Open lyokato opened this issue 1 year ago • 3 comments

The following is an excerpt of the code that sets up KeepAlive written in lib/src/client/http2_connection.dart

      if (options.keepAlive.shouldSendPings) {
        keepAliveManager = ClientKeepAlive(
          options: options.keepAlive,
          ping: () {
            if (transport.isOpen) {
              transport.ping();
            }
          },
          onPingTimeout: () => transport.finish(),
        );
        transport.onFrameReceived
            .listen((_) => keepAliveManager?.onFrameReceived());
      }

We found that the above code occasionally threw an exception when calling the transport.ping(). Sometimes an HTTP/2 Connection error occurred, starting from the http2 library side.

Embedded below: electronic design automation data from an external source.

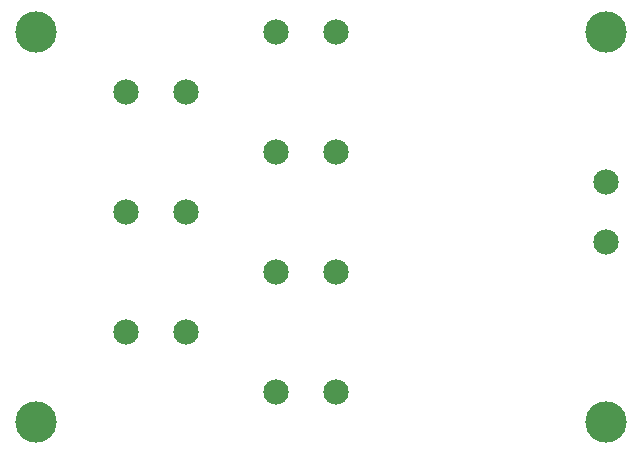
<source format=gbs>
G04 #@! TF.GenerationSoftware,KiCad,Pcbnew,(6.0.9)*
G04 #@! TF.CreationDate,2022-12-20T19:21:54-08:00*
G04 #@! TF.ProjectId,light_distribution,6c696768-745f-4646-9973-747269627574,rev?*
G04 #@! TF.SameCoordinates,Original*
G04 #@! TF.FileFunction,Soldermask,Bot*
G04 #@! TF.FilePolarity,Negative*
%FSLAX46Y46*%
G04 Gerber Fmt 4.6, Leading zero omitted, Abs format (unit mm)*
G04 Created by KiCad (PCBNEW (6.0.9)) date 2022-12-20 19:21:54*
%MOMM*%
%LPD*%
G01*
G04 APERTURE LIST*
%ADD10C,3.500000*%
%ADD11C,2.145000*%
G04 APERTURE END LIST*
D10*
X162560000Y-81280000D03*
D11*
X121920000Y-106680000D03*
X127000000Y-106680000D03*
X121920000Y-86360000D03*
X127000000Y-86360000D03*
X162560000Y-99060000D03*
X162560000Y-93980000D03*
X121920000Y-96520000D03*
X127000000Y-96520000D03*
X134620000Y-101600000D03*
X139700000Y-101600000D03*
D10*
X114300000Y-114300000D03*
D11*
X134620000Y-111760000D03*
X139700000Y-111760000D03*
X134620000Y-91440000D03*
X139700000Y-91440000D03*
D10*
X162560000Y-114300000D03*
X114300000Y-81280000D03*
D11*
X134620000Y-81280000D03*
X139700000Y-81280000D03*
M02*

</source>
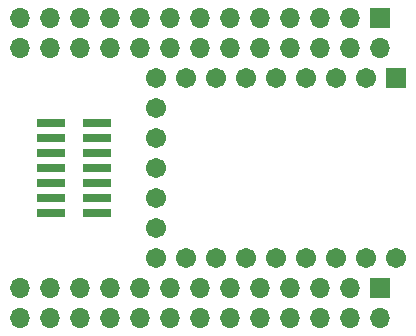
<source format=gbr>
%TF.GenerationSoftware,KiCad,Pcbnew,7.0.10*%
%TF.CreationDate,2025-10-01T21:30:06+02:00*%
%TF.ProjectId,PS2_Debug_Probe,5053325f-4465-4627-9567-5f50726f6265,rev?*%
%TF.SameCoordinates,Original*%
%TF.FileFunction,Soldermask,Bot*%
%TF.FilePolarity,Negative*%
%FSLAX46Y46*%
G04 Gerber Fmt 4.6, Leading zero omitted, Abs format (unit mm)*
G04 Created by KiCad (PCBNEW 7.0.10) date 2025-10-01 21:30:06*
%MOMM*%
%LPD*%
G01*
G04 APERTURE LIST*
G04 Aperture macros list*
%AMRoundRect*
0 Rectangle with rounded corners*
0 $1 Rounding radius*
0 $2 $3 $4 $5 $6 $7 $8 $9 X,Y pos of 4 corners*
0 Add a 4 corners polygon primitive as box body*
4,1,4,$2,$3,$4,$5,$6,$7,$8,$9,$2,$3,0*
0 Add four circle primitives for the rounded corners*
1,1,$1+$1,$2,$3*
1,1,$1+$1,$4,$5*
1,1,$1+$1,$6,$7*
1,1,$1+$1,$8,$9*
0 Add four rect primitives between the rounded corners*
20,1,$1+$1,$2,$3,$4,$5,0*
20,1,$1+$1,$4,$5,$6,$7,0*
20,1,$1+$1,$6,$7,$8,$9,0*
20,1,$1+$1,$8,$9,$2,$3,0*%
G04 Aperture macros list end*
%ADD10R,1.700000X1.700000*%
%ADD11O,1.700000X1.700000*%
%ADD12RoundRect,0.102000X0.754000X-0.754000X0.754000X0.754000X-0.754000X0.754000X-0.754000X-0.754000X0*%
%ADD13C,1.712000*%
%ADD14R,2.400000X0.740000*%
G04 APERTURE END LIST*
D10*
%TO.C,U2*%
X156575000Y-81300000D03*
D11*
X156575000Y-83840000D03*
X154035000Y-81300000D03*
X154035000Y-83840000D03*
X151495000Y-81300000D03*
X151495000Y-83840000D03*
X148955000Y-81300000D03*
X148955000Y-83840000D03*
X146415000Y-81300000D03*
X146415000Y-83840000D03*
X143875000Y-81300000D03*
X143875000Y-83840000D03*
X141335000Y-81300000D03*
X141335000Y-83840000D03*
X138795000Y-81300000D03*
X138795000Y-83840000D03*
X136255000Y-81300000D03*
X136255000Y-83840000D03*
X133715000Y-81300000D03*
X133715000Y-83840000D03*
X131175000Y-81300000D03*
X131175000Y-83840000D03*
X128635000Y-81300000D03*
X128635000Y-83840000D03*
X126095000Y-81300000D03*
X126095000Y-83840000D03*
D10*
X156575000Y-104160000D03*
D11*
X156575000Y-106700000D03*
X154035000Y-104160000D03*
X154035000Y-106700000D03*
X151495000Y-104160000D03*
X151495000Y-106700000D03*
X148955000Y-104160000D03*
X148955000Y-106700000D03*
X146415000Y-104160000D03*
X146415000Y-106700000D03*
X143875000Y-104160000D03*
X143875000Y-106700000D03*
X141335000Y-104160000D03*
X141335000Y-106700000D03*
X138795000Y-104160000D03*
X138795000Y-106700000D03*
X136255000Y-104160000D03*
X136255000Y-106700000D03*
X133715000Y-104160000D03*
X133715000Y-106700000D03*
X131175000Y-104160000D03*
X131175000Y-106700000D03*
X128635000Y-104160000D03*
X128635000Y-106700000D03*
X126095000Y-104160000D03*
X126095000Y-106700000D03*
%TD*%
D12*
%TO.C,U1*%
X157960000Y-86380000D03*
D13*
X155420000Y-86380000D03*
X152880000Y-86380000D03*
X150340000Y-86380000D03*
X147800000Y-86380000D03*
X145260000Y-86380000D03*
X142720000Y-86380000D03*
X140180000Y-86380000D03*
X137640000Y-86380000D03*
X137640000Y-88920000D03*
X137640000Y-91460000D03*
X137640000Y-94000000D03*
X137640000Y-96540000D03*
X137640000Y-99080000D03*
X137640000Y-101620000D03*
X140180000Y-101620000D03*
X142720000Y-101620000D03*
X145260000Y-101620000D03*
X147800000Y-101620000D03*
X150340000Y-101620000D03*
X152880000Y-101620000D03*
X155420000Y-101620000D03*
X157960000Y-101620000D03*
%TD*%
D14*
%TO.C,J1*%
X128750000Y-97810000D03*
X132650000Y-97810000D03*
X128750000Y-96540000D03*
X132650000Y-96540000D03*
X128750000Y-95270000D03*
X132650000Y-95270000D03*
X128750000Y-94000000D03*
X132650000Y-94000000D03*
X128750000Y-92730000D03*
X132650000Y-92730000D03*
X128750000Y-91460000D03*
X132650000Y-91460000D03*
X128750000Y-90190000D03*
X132650000Y-90190000D03*
%TD*%
M02*

</source>
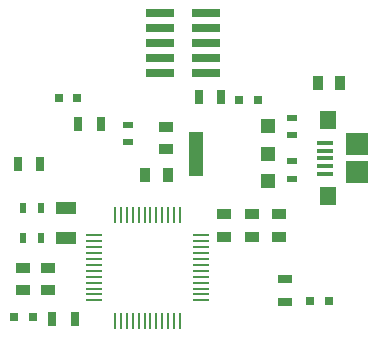
<source format=gtp>
G04 Layer_Color=8421504*
%FSLAX44Y44*%
%MOMM*%
G71*
G01*
G75*
%ADD10R,1.3000X1.3000*%
%ADD11R,1.3000X3.8000*%
%ADD12R,1.3500X0.4000*%
%ADD13R,1.4000X1.6000*%
%ADD14R,1.9000X1.9000*%
%ADD15R,2.4000X0.7400*%
%ADD16R,0.2900X1.3500*%
%ADD17R,1.3500X0.2900*%
%ADD18R,1.3000X0.9000*%
%ADD19R,0.7000X1.3000*%
%ADD20R,0.9000X0.6000*%
%ADD21R,0.9000X1.3000*%
%ADD22R,0.8000X0.8000*%
%ADD23R,1.3000X0.7000*%
%ADD24R,1.8000X1.0000*%
%ADD25R,0.6000X0.9000*%
D10*
X520500Y477000D02*
D03*
Y454000D02*
D03*
Y431000D02*
D03*
D11*
X459500Y454000D02*
D03*
D12*
X568625Y437000D02*
D03*
Y443500D02*
D03*
Y450000D02*
D03*
Y456500D02*
D03*
Y463000D02*
D03*
D13*
X570875Y418000D02*
D03*
Y482000D02*
D03*
D14*
X595375Y438000D02*
D03*
Y462000D02*
D03*
D15*
X467500Y522600D02*
D03*
Y535300D02*
D03*
Y548000D02*
D03*
Y560700D02*
D03*
Y573400D02*
D03*
X428500Y522600D02*
D03*
Y535300D02*
D03*
Y548000D02*
D03*
Y560700D02*
D03*
Y573400D02*
D03*
D16*
X390760Y402230D02*
D03*
X395760D02*
D03*
X400760D02*
D03*
X405760D02*
D03*
X410760D02*
D03*
X415760D02*
D03*
X420760D02*
D03*
X425760D02*
D03*
X430760D02*
D03*
X435760D02*
D03*
X440760D02*
D03*
X445760D02*
D03*
Y312230D02*
D03*
X440760D02*
D03*
X435760D02*
D03*
X430760D02*
D03*
X425760D02*
D03*
X420760D02*
D03*
X415760D02*
D03*
X410760D02*
D03*
X405760D02*
D03*
X400760D02*
D03*
X395760D02*
D03*
X390760D02*
D03*
D17*
X463260Y384730D02*
D03*
Y379730D02*
D03*
Y374730D02*
D03*
Y369730D02*
D03*
Y364730D02*
D03*
Y359730D02*
D03*
Y354730D02*
D03*
Y349730D02*
D03*
Y344730D02*
D03*
Y339730D02*
D03*
Y334730D02*
D03*
Y329730D02*
D03*
X373260D02*
D03*
Y334730D02*
D03*
Y339730D02*
D03*
Y344730D02*
D03*
Y349730D02*
D03*
Y354730D02*
D03*
Y359730D02*
D03*
Y364730D02*
D03*
Y369730D02*
D03*
Y374730D02*
D03*
Y379730D02*
D03*
Y384730D02*
D03*
D18*
X313000Y338500D02*
D03*
Y357500D02*
D03*
X334000Y338500D02*
D03*
Y357500D02*
D03*
X434000Y476500D02*
D03*
Y457500D02*
D03*
X507000Y383500D02*
D03*
Y402500D02*
D03*
X483000Y383500D02*
D03*
Y402500D02*
D03*
X530000Y383500D02*
D03*
Y402500D02*
D03*
D19*
X327500Y445000D02*
D03*
X308500D02*
D03*
X480500Y502000D02*
D03*
X461500D02*
D03*
X337500Y314000D02*
D03*
X356500D02*
D03*
X359500Y479000D02*
D03*
X378500D02*
D03*
D20*
X402000Y463500D02*
D03*
Y478500D02*
D03*
X541000Y432500D02*
D03*
Y447500D02*
D03*
Y469500D02*
D03*
Y484500D02*
D03*
D21*
X435500Y436000D02*
D03*
X416500D02*
D03*
X581500Y514000D02*
D03*
X562500D02*
D03*
D22*
X496000Y499000D02*
D03*
X512000D02*
D03*
X321000Y316000D02*
D03*
X305000D02*
D03*
X359000Y501000D02*
D03*
X343000D02*
D03*
X556000Y329000D02*
D03*
X572000D02*
D03*
D23*
X535000Y328500D02*
D03*
Y347500D02*
D03*
D24*
X349680Y382830D02*
D03*
Y407830D02*
D03*
D25*
X312970Y382630D02*
D03*
X327970D02*
D03*
X312970Y408030D02*
D03*
X327970D02*
D03*
M02*

</source>
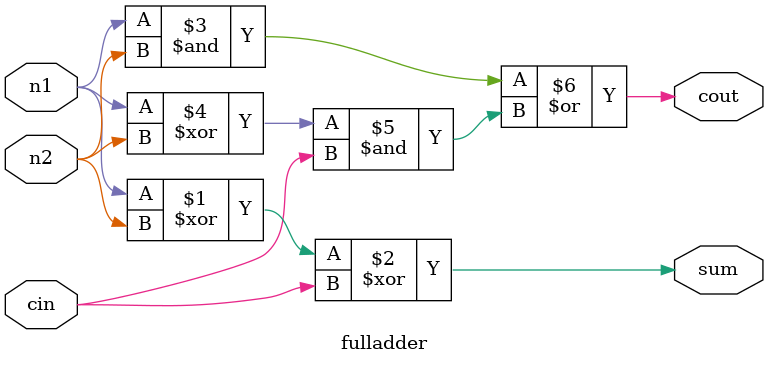
<source format=sv>
module fulladder(n1, n2, cin, cout, sum);
    
    input wire n1;
    input wire n2;
    input wire cin;
    output wire cout;
    output wire sum;
 

assign sum = (n1 ^ n2) ^ cin;
assign cout= n1 & n2 | (n1 ^ n2) & cin;

    

endmodule
</source>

Therefore, we have applied the following patch to prevent the exception from flying.

              transport.ping().catchError(() {
                shutdown();
              });

I am not sure if this is the appropriate way to fix the problem, but I will report it to you.

lyokato avatar Sep 26 '24 07:09 lyokato

Thanks for reporting! I will take a look. Do you have any more information on the environment where this occurs? I haven't seen this happening on my machine.

mosuem avatar Sep 26 '24 07:09 mosuem

I was using the following

  • Use with request/response style APIs.
  • However, to avoid the cost of establishing a connection each time, once a channel is created, it is used repeatedly. Send multiple requests through a single channel.
  • For this reason, KeepAlive is set for the channel, and the pingInterval is set to 30 seconds.
  • The part where a request is sent and the response is received is enclosed in try/catch, so that GrpcError can be caught.

When we had users using the app in this situation, errors were reported to Firebase Crashlytics and Bugsnag.

HTTP/2 error: Connection error: Connection is being forcefully terminated. (errorCode: 10)

This is what was flowing to PlatformDispatcher.onError in the Flutter application. This means that an uncaught error is occurring somewhere.

The place where the request is sent is enclosed in try/catch as described above. This is why I thought the KeepAlive ping was suspicious.


Then we looked at where this error originated in the first place.

https://github.com/dart-lang/http2/blob/master/lib/src/connection.dart

There are several places in this code where the following calls are made

 _terminate(ErrorCode.CONNECT_ERROR, causedByTransportError: true);

The following is implemented in the _terminate method called here.

      var exception = TransportConnectionException(
          errorCode, 'Connection is being forcefully terminated.');

      // Close all streams & stream queues
      _streams.terminate(exception);

      // Close the connection queues
      _incomingQueue.terminate(exception);
      _outgoingQueue.terminate(exception);

      _pingHandler.terminate(exception);
      _settingsHandler.terminate(exception);

From the error message, we could see that it was this very exception that occurred this time.

We found that this exception was being passed to streams, incomingQueue, outgoingQueue, pingHandler, and settingsHandler.

Since we thought ping was suspicious, we checked the code of this _pingHandler and tracked how it was being used from the grpc-dart side.

As a result, we found that no catchError was made at the point of the first patch.

After applying the patch, I have had users use the app, and the error is no longer being sent to PlatformDispatcher.onError.


We do not know how to reproduce this reliably.

We are using grpc via an AWS load balancer. It is possible that the problem occurs when we hang a connection for a long time via the load balancer, but we have not yet investigated that in detail. We plan to investigate further.

lyokato avatar Sep 27 '24 01:09 lyokato

Thanks for the write-up, this is helpful.